Eco-socialism

Eco-socialism is still marginalised in the Green movement, but as the total inability of capitalist solutions to solve environmental problems become more apparent, interest in it will inevitably grow. Eco-socialists share many of the criticisms made here of market-led environmentalism, but at the same time most, but not all, reject the possibility of growth in consumption due to the assumed bio-physical limits of the earth’s resources, and therefore advocate a steady state economy. In this context, Marx is often criticised by eco-socialists both for his ideas on ‘super-abundance’ and because his thought, in particular his theory of value, did not encompass an environmental dimension. The issue of super-abundance will be taken up later, but the other questions can be answered now. Marx’s discovery of the laws of capital accumulation and expanded reproduction, discussed earlier, pointed to capitalism’s need for permanent growth in order to maintain profits, an insight of great value in the green debate today. The implication of this theory is that an ecological crisis could eventually emerge under certain circumstances, but in the middle of the 19th century the level of pollution was a fraction of that today, and a threat to sustainability on a world scale did not exist. Marx correctly argued that there were no naturally ordained barriers to plenty and abundance, in answer to Malthus’ idea that generalised poverty was an inevitable and permanent feature of the human condition.

Criticisms of the labour theory of value reveal a lack of understanding of Marx’s concept. The debate here concerns the calculation of economic growth in capitalist society using Gross National Product statistics, which provide governments with an incentive to pollute, as discussed earlier. The implication is that any economic calculation based on Marx’s concept of value would have a similar effect. There are two points to make. The first is that his theory of value cannot be a tool of economic calculation, because value is only revealed in the market after the production of the commodity; it is impossible to predict whether the labour time embodied in the commodity was what Marx called ‘socially necessary’. Without having such knowledge in advance, value theory cannot be used for planning purposes. Secondly, since it is only revealed in the market, the concept of value will cease to have validity in a fully developed socialist society, because the market will no longer exist. It will be explained later how a socialist society could organise planning so that the ‘polluting’ effects of growth targets are eliminated.
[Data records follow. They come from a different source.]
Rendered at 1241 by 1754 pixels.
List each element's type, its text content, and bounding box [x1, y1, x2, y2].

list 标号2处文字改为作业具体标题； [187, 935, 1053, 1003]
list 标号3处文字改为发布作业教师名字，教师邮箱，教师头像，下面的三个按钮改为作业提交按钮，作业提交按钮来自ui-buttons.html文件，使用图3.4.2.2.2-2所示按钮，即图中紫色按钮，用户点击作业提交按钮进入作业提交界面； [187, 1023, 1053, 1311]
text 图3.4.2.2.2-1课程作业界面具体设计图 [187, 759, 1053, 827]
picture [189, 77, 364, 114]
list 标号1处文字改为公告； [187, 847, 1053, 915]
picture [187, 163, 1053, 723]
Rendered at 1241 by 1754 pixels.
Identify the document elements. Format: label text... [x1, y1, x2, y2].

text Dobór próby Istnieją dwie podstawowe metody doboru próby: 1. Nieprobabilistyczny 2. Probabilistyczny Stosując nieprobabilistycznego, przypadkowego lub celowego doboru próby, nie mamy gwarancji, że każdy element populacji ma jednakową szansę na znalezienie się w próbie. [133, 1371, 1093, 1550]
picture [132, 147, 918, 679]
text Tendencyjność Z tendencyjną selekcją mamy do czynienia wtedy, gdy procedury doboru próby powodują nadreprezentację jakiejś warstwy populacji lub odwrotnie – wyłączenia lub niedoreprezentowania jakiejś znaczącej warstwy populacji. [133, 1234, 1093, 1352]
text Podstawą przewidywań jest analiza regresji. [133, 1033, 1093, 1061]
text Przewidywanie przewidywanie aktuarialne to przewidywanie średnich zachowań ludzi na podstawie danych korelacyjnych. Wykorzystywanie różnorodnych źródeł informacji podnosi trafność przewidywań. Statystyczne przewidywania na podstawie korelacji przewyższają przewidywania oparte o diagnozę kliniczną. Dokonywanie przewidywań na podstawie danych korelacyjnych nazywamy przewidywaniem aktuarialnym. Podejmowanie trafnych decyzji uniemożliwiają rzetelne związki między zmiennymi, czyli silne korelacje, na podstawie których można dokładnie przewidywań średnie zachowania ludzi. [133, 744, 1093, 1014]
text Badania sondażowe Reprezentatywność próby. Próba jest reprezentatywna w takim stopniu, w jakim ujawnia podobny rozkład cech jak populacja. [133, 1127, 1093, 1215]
The most positive aspect of the development of the eco-socialist movement is that planning is now being seriously debated as a tool to organise production, as is the possible danger of the degeneration of a future planned socialist society into a totalitarian state such as happened in the Soviet Union. This serious discussion of planning in environmental circles is a harbinger of a wider debate that will develop in the anti-capitalist movement in the next few years. However, it is important to understand the implications for future society of what many eco-socialists are saying about the requirement for massive cuts in consumption.

Some supporters of eco-socialism advocate a cut in consumption of 10 times, including massive cuts in the Third World . The political form such a society would take, which would have a material basis at a feudal or pre-feudal level, would be eco-Stalinist, a totalitarian police state that would make Stalin’s Russia seem benign. To talk about such a society being based on fairness and equality is a mockery, although to be fair some of its advocates are frank enough to concede that repressive measures may be necessary. (Ironically, this nightmare regime would probably not even have sufficient resources to operate the apparatus of a police state necessary to maintain itself in power). How such an eco-society, based on near subsistence consumption, could come about is left somewhat vague by its advocates, which is not surprising since it is hard to see who it would appeal to. The mostly unspoken perspective is that it will emerge after a collapse of the present world order, due to environmental catastrophe. Even this hope though is probably forlorn, since such a state would adopt some pre-capitalist form of organisation, corresponding to its low material base, meaning the whole rotten cycle would begin again.